Stored data entries
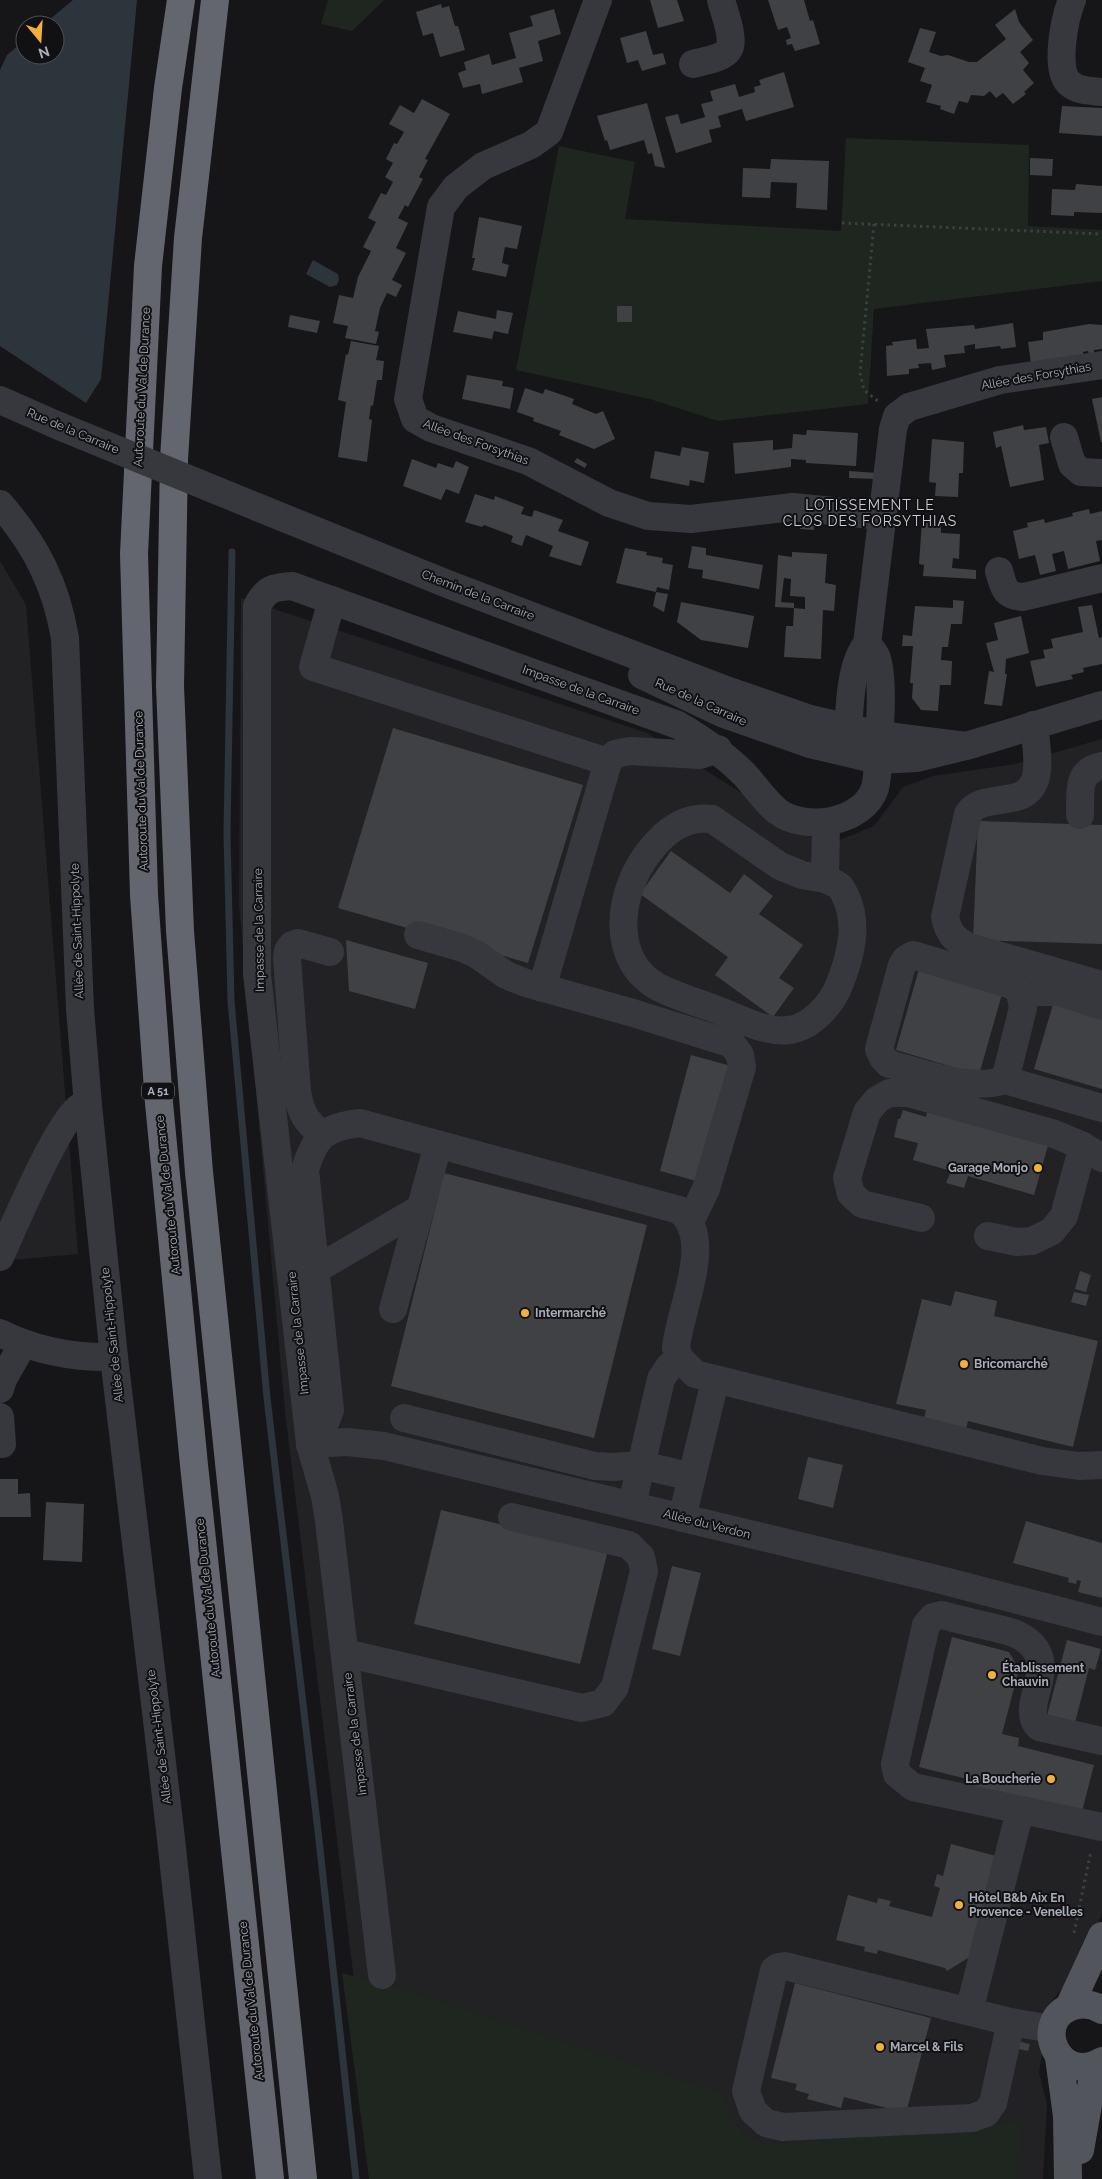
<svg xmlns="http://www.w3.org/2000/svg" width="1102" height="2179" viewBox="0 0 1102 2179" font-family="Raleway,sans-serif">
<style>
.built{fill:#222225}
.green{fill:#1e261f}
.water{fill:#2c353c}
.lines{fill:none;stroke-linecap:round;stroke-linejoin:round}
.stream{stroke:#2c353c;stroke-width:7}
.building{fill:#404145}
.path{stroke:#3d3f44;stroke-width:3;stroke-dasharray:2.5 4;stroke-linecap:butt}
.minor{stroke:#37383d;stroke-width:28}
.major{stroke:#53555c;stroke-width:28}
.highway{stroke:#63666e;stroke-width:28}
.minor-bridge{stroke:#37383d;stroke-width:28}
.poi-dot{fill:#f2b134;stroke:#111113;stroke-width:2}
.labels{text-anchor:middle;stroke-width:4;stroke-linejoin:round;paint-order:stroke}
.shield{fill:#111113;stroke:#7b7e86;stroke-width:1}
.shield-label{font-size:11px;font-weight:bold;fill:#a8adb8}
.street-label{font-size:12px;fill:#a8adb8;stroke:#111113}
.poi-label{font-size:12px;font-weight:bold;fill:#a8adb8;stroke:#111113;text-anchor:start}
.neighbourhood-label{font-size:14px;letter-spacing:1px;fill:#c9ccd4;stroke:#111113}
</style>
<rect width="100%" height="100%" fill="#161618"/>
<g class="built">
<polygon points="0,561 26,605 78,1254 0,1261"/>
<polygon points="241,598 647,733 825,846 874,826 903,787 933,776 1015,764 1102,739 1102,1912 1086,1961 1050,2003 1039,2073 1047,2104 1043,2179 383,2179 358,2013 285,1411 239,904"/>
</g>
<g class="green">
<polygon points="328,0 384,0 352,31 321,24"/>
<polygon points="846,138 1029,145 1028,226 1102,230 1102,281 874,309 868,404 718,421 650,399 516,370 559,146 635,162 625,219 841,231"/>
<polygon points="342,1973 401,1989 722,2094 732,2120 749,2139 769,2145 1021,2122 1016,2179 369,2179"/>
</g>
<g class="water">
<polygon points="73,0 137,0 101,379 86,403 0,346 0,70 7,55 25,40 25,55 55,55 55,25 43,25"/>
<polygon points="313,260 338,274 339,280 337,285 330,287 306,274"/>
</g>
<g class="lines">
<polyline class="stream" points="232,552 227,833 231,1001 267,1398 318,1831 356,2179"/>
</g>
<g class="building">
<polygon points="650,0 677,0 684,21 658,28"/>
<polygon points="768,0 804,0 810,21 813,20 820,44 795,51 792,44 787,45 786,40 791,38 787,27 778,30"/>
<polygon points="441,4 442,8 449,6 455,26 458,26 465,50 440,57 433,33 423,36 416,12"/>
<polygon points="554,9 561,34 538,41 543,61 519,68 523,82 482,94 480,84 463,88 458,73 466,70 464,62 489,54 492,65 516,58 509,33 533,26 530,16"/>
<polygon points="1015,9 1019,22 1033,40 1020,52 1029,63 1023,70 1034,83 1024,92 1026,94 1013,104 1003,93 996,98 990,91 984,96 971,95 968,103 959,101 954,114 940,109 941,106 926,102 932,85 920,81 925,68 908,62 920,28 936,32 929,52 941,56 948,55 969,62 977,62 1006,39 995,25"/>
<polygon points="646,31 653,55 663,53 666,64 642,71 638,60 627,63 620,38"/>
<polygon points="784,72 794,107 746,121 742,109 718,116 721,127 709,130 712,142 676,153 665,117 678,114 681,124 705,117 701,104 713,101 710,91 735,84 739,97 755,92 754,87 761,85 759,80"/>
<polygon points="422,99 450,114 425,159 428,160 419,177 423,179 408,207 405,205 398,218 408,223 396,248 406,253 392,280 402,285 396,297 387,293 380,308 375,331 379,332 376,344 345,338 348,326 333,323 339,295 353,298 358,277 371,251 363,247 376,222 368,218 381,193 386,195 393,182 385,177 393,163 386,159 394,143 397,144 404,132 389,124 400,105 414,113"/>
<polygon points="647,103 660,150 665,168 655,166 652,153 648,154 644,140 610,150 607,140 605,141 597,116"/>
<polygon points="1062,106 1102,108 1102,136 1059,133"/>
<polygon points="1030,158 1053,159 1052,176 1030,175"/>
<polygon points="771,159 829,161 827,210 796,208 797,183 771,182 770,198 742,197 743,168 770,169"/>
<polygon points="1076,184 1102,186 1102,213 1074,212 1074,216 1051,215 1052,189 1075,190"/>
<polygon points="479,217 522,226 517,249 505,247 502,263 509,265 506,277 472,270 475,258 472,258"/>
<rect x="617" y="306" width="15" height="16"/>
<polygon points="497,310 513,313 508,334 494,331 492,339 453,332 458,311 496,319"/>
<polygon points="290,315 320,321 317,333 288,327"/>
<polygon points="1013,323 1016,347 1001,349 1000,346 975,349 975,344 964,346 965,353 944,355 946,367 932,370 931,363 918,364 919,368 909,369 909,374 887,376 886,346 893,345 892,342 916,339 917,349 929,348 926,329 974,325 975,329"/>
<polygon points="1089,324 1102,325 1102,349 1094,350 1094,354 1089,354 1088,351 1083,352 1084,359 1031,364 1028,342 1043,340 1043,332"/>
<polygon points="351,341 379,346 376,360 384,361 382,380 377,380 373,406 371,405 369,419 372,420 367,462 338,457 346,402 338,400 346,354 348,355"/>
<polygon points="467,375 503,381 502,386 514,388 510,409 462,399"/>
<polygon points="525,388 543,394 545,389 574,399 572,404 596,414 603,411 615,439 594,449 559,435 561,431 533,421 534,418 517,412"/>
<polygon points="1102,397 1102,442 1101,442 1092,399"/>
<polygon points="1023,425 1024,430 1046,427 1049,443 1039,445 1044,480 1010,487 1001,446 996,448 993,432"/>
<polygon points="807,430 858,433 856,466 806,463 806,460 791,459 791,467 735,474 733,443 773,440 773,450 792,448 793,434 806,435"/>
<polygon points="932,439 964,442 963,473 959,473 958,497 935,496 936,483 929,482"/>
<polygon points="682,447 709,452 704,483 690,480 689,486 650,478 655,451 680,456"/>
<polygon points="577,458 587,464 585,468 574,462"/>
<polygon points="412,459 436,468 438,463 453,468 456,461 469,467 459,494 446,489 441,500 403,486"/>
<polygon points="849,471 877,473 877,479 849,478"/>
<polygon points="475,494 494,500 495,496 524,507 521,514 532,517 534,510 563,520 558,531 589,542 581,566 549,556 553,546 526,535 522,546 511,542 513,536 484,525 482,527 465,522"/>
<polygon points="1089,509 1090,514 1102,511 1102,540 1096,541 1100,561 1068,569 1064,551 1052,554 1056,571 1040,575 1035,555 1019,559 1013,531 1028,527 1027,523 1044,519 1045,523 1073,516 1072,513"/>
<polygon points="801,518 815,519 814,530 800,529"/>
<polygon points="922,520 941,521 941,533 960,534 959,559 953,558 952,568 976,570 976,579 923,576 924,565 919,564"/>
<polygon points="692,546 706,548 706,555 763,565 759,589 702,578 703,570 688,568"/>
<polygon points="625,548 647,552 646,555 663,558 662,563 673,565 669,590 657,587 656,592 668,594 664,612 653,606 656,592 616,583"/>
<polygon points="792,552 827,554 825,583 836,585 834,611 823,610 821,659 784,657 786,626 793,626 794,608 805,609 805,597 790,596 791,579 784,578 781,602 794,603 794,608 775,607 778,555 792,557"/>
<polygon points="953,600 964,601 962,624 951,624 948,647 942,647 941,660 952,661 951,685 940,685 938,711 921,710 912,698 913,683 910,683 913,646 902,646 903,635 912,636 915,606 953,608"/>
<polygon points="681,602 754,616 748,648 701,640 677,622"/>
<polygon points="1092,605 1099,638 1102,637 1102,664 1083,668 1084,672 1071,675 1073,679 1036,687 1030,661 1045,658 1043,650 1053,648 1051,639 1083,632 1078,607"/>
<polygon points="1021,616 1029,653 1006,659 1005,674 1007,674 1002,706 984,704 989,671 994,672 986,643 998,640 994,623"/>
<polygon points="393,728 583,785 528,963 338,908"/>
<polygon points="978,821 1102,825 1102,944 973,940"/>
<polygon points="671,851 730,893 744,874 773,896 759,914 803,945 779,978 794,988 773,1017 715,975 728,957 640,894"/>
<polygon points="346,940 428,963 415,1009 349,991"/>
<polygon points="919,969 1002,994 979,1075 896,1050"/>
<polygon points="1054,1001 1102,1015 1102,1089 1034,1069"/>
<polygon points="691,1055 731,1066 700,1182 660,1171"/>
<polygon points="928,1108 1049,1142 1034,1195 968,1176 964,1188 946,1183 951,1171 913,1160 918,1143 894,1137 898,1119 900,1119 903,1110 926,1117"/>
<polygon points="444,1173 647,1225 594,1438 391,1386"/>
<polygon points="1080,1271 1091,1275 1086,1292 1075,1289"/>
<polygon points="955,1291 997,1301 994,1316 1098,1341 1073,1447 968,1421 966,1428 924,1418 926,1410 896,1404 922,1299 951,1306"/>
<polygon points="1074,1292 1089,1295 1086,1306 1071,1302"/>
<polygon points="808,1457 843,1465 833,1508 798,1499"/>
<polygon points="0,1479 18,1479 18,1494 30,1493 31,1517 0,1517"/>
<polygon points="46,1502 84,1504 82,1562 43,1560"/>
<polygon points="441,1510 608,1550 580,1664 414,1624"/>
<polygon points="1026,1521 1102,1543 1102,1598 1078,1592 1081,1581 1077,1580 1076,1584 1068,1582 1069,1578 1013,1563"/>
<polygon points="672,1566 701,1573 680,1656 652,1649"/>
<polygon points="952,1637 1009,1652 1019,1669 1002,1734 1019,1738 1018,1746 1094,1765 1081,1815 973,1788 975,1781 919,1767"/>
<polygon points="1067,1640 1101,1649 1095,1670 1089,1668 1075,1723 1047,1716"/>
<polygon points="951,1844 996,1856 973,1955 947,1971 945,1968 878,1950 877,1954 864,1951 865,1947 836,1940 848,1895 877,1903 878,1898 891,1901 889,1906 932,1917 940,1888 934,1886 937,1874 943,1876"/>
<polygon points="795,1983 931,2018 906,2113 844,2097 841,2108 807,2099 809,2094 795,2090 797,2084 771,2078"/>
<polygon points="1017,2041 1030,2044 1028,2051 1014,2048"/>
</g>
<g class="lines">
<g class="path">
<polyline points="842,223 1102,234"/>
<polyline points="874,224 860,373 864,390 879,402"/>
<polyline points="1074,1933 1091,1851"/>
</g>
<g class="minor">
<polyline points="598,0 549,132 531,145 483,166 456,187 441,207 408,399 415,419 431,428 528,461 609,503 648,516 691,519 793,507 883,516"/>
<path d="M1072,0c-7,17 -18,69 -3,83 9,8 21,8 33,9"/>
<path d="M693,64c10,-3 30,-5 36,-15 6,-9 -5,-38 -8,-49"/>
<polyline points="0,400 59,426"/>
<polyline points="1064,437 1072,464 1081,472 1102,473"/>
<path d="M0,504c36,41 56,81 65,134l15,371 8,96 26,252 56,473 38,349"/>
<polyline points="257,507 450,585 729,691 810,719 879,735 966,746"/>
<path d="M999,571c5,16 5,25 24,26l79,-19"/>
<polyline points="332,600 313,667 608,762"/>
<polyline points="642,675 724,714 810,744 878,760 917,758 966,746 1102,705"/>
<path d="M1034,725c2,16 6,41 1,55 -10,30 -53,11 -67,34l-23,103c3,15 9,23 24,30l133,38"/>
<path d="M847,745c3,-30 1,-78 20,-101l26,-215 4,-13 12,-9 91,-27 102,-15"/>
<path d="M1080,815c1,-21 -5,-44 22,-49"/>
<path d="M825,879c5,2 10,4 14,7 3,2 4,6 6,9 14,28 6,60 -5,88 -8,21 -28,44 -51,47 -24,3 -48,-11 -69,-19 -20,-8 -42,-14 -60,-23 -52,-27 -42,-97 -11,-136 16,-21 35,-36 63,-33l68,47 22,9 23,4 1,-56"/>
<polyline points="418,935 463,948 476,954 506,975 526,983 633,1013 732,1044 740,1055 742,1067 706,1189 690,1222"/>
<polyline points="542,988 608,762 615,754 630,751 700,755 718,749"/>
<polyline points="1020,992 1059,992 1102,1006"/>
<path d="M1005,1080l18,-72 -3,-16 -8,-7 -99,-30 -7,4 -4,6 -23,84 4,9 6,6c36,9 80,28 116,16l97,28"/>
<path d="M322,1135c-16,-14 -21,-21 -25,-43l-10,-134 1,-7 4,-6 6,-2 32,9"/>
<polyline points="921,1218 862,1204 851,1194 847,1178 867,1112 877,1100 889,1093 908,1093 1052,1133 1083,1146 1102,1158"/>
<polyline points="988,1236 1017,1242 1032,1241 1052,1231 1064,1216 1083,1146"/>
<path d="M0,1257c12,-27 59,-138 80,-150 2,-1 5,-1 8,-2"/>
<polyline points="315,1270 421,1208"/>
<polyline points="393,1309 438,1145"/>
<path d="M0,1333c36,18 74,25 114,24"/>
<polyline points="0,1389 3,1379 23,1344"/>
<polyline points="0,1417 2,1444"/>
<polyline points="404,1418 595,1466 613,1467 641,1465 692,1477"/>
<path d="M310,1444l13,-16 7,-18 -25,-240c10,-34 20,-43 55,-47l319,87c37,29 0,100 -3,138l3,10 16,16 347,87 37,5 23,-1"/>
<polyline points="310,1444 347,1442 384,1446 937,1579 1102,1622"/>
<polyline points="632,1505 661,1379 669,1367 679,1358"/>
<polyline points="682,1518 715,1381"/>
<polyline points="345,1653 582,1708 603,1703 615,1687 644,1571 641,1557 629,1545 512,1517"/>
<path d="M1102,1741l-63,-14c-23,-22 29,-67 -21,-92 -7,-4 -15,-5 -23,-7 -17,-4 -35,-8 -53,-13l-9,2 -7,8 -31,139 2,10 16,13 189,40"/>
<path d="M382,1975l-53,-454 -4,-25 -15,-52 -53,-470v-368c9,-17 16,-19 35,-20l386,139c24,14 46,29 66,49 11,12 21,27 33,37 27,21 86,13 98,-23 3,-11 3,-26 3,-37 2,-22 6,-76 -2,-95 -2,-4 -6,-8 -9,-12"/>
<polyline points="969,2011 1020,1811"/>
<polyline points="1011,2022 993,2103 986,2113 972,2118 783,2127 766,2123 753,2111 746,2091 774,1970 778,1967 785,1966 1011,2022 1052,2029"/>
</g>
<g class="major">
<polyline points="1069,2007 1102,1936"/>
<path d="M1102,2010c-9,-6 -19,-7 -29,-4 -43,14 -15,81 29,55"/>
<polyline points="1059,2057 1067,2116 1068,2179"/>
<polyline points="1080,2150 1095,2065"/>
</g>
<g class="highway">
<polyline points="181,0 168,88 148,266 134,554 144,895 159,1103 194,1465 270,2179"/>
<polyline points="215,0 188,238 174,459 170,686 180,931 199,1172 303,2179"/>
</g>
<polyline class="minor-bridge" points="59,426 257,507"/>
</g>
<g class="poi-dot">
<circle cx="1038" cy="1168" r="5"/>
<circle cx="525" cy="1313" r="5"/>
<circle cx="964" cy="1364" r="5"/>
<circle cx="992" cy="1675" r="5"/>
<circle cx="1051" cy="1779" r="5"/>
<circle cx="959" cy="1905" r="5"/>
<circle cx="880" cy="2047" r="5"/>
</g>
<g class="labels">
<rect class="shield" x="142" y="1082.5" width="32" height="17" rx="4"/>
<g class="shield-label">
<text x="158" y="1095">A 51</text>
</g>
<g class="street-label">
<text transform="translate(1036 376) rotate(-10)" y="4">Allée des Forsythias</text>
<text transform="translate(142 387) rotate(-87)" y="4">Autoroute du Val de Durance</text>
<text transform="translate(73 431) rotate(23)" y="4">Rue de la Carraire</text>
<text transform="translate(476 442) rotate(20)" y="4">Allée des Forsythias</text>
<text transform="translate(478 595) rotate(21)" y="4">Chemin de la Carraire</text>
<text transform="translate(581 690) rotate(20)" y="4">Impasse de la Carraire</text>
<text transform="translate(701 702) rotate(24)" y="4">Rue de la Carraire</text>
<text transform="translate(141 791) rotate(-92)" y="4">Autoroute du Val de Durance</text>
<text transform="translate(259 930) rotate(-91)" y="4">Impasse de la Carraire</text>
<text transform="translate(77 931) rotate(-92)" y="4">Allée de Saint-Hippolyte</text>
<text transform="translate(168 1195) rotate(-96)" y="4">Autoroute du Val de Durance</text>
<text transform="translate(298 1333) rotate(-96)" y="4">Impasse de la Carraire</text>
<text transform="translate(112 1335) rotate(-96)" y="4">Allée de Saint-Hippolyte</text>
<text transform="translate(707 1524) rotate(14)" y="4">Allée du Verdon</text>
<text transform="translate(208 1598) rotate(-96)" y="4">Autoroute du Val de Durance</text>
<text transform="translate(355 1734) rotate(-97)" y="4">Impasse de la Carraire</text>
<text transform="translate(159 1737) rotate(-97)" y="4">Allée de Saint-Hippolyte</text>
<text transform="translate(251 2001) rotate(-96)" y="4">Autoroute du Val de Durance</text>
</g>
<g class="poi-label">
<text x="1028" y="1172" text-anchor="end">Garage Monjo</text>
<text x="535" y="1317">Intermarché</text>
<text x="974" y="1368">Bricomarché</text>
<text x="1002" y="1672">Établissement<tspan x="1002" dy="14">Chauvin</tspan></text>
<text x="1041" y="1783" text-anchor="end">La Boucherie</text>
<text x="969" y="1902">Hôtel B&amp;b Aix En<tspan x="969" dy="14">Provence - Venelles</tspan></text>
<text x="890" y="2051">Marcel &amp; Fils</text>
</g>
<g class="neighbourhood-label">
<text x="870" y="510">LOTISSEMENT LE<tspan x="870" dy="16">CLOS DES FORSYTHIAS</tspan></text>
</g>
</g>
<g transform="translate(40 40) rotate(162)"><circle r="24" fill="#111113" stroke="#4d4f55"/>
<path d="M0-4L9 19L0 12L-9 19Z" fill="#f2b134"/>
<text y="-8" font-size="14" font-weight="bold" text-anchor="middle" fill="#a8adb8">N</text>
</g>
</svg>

• [Task brief] Reply with nothing but the number of lines in the entries that include "middle".

• [Written solution] 2